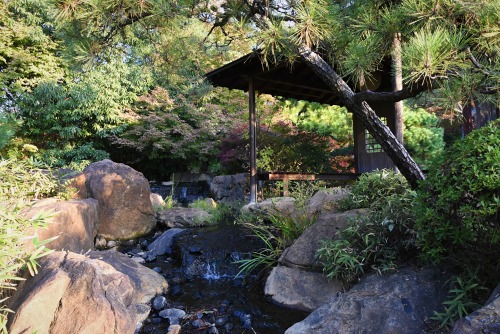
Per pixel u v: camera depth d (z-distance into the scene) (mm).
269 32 2328
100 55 2896
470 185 1725
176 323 2600
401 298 2135
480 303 1936
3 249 1652
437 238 1976
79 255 2098
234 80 6121
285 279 2967
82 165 9227
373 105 6633
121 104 10969
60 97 10031
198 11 2689
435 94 2277
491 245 1967
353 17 2572
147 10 2566
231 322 2602
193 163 11305
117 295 2107
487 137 1804
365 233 2703
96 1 2320
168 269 3943
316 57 2873
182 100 10695
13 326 1593
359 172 6922
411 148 8062
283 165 7633
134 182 5422
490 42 1901
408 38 2170
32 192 3400
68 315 1714
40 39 9891
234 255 3965
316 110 9289
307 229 3211
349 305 2219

* [AIM OF THE EXERCISE]:
In the listing above, find the line that contains "13 326 1593". Write it out exactly, along with each line after it up to and including the last.

* [RESULT]:
13 326 1593
359 172 6922
411 148 8062
283 165 7633
134 182 5422
490 42 1901
408 38 2170
32 192 3400
68 315 1714
40 39 9891
234 255 3965
316 110 9289
307 229 3211
349 305 2219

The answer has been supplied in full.